The Credit Unions are not obliged to quote the true rate of interest on their loans. But worse still, where they oblige you to keep money on deposit while borrowing money, they don’t bring this into the calculations.

Let’s say that you have €3,000 in the Credit Union and you want to buy a car for €13,000. 

A bank will simply lend you €10,000 which you add to your €3,000 and you can drive off in your car. If the rate of interest is 10%, the cost of €10,000 for a year will be €1,000. 

Some Credit Unions will allow you withdraw the €3,000 and lend you the €10,000. If they do this it’s easy to compare. If their rate is higher than 10%, they are more expensive. Credit Unions also provide some insurance on loans if you die, but this is relatively cheap and should really be omitted from the calculations. If there was no other difference, then you might as well have the free insurance. Some banks will have gimmicks such as paying your road tax for the first year. 

If the Credit Union insists that you leave the €3,000 in shares and borrow the full €13,000, then the Credit Union will work out much dearer than the quoted rate. You still borrow a net figure of €10,000 but you pay interest on €3,000.  So you are effectively borrowing €3,000 at 10% to put it on deposit at around 2%. So the Credit Union loan will cost you €240 a year more than the bank ( €3000 @ 8%[10% -2%]) 

Credit Unions justify this requirement in saying that it promotes the savings habit. I don’t think that it makes any sense to borrow money at 10% to invest it at 2%. 

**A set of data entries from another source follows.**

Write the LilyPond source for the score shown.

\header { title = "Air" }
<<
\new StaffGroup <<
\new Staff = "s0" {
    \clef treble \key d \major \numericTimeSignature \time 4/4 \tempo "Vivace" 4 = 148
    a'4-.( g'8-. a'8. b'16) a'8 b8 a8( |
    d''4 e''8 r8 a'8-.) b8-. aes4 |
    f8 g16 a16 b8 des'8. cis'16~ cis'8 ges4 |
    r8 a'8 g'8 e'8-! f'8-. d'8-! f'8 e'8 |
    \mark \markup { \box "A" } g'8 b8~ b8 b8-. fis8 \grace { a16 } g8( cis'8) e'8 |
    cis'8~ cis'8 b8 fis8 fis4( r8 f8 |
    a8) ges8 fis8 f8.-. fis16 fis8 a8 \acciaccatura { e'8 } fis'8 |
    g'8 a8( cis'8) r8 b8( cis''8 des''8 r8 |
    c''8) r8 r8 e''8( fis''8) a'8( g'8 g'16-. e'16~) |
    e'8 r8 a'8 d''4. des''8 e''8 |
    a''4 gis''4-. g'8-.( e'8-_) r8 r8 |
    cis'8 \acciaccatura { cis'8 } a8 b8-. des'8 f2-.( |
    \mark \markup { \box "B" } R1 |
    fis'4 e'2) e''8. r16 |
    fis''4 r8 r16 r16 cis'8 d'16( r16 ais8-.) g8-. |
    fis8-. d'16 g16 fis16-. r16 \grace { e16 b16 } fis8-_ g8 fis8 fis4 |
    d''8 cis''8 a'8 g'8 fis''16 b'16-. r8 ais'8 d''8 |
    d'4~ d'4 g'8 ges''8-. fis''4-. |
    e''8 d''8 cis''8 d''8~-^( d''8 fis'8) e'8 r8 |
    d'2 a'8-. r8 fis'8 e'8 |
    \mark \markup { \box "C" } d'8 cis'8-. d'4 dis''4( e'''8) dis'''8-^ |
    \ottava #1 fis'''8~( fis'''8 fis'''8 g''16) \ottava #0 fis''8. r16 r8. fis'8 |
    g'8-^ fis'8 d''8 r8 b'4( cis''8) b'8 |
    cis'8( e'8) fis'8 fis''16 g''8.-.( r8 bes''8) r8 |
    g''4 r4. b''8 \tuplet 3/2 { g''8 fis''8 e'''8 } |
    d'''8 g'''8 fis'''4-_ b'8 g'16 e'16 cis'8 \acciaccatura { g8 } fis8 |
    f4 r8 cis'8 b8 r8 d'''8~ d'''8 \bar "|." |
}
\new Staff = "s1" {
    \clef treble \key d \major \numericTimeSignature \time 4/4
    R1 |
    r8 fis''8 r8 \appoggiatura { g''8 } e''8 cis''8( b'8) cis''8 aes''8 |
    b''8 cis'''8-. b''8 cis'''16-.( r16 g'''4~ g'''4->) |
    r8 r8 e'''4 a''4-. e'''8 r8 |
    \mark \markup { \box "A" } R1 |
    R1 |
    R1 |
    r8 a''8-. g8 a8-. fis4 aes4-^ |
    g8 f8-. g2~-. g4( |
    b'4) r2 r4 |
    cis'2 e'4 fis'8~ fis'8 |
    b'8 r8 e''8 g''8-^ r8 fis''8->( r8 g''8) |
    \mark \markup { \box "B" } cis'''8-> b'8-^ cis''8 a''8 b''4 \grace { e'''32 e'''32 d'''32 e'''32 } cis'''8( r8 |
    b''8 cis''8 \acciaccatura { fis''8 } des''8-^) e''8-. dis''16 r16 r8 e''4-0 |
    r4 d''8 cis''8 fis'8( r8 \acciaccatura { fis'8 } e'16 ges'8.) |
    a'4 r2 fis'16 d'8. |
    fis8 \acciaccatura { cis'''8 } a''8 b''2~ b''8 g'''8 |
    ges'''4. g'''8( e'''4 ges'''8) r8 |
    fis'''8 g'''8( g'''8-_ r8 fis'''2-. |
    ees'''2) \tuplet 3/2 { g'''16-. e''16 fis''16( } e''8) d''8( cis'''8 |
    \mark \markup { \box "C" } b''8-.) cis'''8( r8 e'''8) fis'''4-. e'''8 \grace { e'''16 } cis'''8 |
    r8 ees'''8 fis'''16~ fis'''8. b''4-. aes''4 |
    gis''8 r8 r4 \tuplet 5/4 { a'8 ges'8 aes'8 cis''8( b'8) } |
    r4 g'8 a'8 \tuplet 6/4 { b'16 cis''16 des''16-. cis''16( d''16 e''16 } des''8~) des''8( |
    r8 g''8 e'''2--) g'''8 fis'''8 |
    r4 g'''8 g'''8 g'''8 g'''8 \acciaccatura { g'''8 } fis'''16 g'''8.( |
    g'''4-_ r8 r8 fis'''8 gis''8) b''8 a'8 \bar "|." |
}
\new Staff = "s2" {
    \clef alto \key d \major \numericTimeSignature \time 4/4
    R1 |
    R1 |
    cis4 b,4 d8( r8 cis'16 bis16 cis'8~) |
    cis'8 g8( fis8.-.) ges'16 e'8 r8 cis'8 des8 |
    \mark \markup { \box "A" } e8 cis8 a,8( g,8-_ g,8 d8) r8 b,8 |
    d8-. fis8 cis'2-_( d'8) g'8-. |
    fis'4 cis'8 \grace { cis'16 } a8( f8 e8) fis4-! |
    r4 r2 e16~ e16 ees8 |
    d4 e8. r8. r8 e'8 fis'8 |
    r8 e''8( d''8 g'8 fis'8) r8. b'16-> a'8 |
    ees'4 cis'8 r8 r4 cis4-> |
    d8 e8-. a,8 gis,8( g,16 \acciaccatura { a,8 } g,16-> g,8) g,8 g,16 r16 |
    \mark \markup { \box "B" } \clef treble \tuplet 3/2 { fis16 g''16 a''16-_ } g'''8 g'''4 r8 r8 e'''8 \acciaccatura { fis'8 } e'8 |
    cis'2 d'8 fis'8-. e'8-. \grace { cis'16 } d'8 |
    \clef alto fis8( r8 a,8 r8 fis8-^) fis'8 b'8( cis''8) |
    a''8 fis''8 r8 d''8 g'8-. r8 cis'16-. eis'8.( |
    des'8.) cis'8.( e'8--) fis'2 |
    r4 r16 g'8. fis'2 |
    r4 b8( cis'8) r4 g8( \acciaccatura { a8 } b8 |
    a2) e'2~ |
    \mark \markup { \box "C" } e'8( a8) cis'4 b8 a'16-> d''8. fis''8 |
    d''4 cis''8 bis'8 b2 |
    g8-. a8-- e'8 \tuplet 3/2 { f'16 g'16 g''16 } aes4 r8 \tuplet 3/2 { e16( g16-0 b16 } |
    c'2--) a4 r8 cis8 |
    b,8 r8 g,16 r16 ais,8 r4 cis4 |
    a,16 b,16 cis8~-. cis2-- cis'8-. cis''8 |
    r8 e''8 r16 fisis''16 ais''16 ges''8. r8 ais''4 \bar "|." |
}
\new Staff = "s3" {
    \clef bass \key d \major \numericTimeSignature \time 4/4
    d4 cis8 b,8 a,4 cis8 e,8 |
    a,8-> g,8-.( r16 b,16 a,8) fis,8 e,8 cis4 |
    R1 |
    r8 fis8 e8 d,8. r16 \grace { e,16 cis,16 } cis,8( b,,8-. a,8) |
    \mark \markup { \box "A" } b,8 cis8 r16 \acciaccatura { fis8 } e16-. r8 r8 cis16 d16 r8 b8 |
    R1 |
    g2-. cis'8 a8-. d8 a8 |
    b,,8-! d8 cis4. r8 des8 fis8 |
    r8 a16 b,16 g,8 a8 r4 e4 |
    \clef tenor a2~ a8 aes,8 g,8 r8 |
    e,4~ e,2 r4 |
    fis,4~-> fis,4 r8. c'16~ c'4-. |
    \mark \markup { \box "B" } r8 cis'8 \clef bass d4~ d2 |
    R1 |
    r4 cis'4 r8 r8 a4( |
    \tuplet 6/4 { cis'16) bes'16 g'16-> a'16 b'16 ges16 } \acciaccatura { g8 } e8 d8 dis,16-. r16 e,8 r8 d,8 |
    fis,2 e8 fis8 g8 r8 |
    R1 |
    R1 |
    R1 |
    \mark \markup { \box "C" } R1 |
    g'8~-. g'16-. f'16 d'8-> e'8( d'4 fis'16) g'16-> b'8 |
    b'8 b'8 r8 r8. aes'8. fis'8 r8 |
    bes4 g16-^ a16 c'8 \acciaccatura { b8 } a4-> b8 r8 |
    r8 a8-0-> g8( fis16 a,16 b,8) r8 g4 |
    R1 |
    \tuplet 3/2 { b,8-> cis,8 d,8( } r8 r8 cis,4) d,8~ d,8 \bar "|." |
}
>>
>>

*If you are borrowing from a Credit Union*
There is no longer a legal requirement to maintain shares while you borrow, but your local Credit Union may insist on it. If they do, you should argue your case against it. If they refuse, then borrow elsewhere. But keep a small amount of money in the Credit Union so that you remain a member. Go to the AGM and complain about this outdated practice.


----------



## Sophie (22 Jul 2004)

*Legal requirement*

Hi,

Can you advise what authority governs the practices of Credit Unions in Ireland as I would like to read the law which states that there is no longer a legal requirement to maintain shares while you borrow.

Thank you


----------



## Guest (23 Jul 2004)

*Legal requirement*

As far as I know IFSRA regulates CUs:

[broken link removed]


----------



## Guest (23 Jul 2004)

*>> Should I borrow from the Credit Union or the bank*

This link might also be of interest:

[broken link removed]

Note also this link:

[broken link removed]



> The system of credit union regulation in the Republic, which began with the Credit Union Act 1966 under the aegis of the Registry of Friendly Societies, ceased on April 1st 2003. Regulation by the Registrar of Credit Unions, under the Central Bank and Irish Financial Services Regulatory Authority, came into force on that date.

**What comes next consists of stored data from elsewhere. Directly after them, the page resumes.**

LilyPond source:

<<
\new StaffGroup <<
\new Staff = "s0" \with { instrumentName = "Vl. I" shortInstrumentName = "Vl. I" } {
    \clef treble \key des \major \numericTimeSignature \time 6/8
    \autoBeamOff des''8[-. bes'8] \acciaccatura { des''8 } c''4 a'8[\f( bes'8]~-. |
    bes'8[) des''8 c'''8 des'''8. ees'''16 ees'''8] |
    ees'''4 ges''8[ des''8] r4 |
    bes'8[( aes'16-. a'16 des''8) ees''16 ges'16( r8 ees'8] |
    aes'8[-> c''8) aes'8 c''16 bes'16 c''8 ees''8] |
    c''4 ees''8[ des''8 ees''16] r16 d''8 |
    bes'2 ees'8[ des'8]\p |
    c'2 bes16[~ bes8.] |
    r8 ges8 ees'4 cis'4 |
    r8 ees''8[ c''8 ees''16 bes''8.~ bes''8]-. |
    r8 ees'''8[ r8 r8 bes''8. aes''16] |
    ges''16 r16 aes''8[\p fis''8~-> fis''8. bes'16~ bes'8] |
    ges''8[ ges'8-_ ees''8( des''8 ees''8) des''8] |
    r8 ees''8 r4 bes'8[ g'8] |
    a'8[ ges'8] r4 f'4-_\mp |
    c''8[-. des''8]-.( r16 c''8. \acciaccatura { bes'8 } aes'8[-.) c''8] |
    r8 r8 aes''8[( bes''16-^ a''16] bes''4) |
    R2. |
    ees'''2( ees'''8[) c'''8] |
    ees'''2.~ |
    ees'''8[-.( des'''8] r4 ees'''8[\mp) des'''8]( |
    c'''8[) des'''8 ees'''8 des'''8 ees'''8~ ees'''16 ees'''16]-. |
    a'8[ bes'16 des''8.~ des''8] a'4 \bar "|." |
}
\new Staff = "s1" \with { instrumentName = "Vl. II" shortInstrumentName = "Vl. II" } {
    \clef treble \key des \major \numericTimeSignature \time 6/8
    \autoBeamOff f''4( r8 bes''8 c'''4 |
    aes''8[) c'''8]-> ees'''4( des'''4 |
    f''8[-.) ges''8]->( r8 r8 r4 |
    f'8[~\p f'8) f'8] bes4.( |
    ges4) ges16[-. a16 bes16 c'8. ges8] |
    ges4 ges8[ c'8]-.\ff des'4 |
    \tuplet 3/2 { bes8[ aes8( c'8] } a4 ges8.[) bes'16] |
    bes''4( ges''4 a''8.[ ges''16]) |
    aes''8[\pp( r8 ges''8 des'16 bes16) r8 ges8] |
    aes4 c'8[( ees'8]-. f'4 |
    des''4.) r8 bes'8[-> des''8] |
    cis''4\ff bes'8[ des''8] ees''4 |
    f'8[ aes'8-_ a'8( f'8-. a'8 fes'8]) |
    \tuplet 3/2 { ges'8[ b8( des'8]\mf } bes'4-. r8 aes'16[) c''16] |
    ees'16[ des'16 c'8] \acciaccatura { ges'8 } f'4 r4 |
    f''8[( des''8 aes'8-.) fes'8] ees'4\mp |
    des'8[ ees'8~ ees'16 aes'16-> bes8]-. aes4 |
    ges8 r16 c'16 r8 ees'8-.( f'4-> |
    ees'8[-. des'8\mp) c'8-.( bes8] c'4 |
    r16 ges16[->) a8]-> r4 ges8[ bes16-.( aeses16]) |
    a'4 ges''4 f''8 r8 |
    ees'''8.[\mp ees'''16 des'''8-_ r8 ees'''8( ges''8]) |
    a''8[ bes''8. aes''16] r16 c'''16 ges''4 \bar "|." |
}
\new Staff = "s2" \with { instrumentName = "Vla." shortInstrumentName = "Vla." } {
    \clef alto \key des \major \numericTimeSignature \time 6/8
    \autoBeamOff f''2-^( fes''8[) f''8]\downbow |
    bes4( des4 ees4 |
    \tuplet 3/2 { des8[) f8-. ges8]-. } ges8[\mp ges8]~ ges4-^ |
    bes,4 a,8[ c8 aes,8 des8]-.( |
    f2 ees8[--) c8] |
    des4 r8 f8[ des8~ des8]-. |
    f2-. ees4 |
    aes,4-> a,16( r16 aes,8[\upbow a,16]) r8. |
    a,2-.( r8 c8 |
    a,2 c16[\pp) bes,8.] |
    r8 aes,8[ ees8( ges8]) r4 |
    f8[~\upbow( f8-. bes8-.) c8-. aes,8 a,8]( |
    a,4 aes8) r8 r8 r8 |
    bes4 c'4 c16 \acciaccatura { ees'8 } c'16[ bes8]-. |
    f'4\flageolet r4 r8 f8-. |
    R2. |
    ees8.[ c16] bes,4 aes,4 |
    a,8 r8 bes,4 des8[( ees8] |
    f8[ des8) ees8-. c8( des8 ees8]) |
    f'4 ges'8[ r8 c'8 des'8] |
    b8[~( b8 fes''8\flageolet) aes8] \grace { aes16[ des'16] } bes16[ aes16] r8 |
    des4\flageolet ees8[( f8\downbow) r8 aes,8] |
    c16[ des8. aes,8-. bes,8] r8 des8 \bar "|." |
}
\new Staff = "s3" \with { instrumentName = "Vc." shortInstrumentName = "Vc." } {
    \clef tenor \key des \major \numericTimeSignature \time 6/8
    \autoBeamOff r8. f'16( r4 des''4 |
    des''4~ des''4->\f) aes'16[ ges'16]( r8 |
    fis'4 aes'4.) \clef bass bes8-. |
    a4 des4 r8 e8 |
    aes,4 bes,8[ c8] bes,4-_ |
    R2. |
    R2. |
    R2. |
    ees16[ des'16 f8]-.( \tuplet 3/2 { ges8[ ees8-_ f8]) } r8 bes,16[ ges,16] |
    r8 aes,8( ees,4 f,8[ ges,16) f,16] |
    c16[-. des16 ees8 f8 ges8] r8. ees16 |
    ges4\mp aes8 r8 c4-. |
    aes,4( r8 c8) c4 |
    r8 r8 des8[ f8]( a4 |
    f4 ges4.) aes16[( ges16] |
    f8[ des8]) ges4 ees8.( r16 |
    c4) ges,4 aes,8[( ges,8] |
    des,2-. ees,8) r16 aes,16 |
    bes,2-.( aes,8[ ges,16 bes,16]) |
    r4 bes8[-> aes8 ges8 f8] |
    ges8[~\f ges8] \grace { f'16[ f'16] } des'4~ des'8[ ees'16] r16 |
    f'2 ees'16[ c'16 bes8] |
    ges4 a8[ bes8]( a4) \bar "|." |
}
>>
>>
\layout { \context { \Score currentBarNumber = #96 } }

This seems to be the letter of the law assuming that it has not been superceded or amended since:

[broken link removed]


----------



## jod (30 May 2005)

*Re: >> Should I borrow from the Credit Union or the bank*

Does anyone know roughly what deposit rates credit unions pay at the moment on their dividend accounts? Are they better than Northern Rock or RaboDirect. No rates are quoted on their websites.


----------



## RainyDay (30 May 2005)

*Re: >> Should I borrow from the Credit Union or the bank*

Hi Jod - First of all, each credit union makes their own decision about their rates. There is no national rate for CU's. Also, CU's set their rates in arrears, so around Nov/Dec this year, they will set the rate paid on deposits for the year. They should be able to tell you the rates paid over recent years, which will give you a rough idea (but not a guarantee) of what to expect.


----------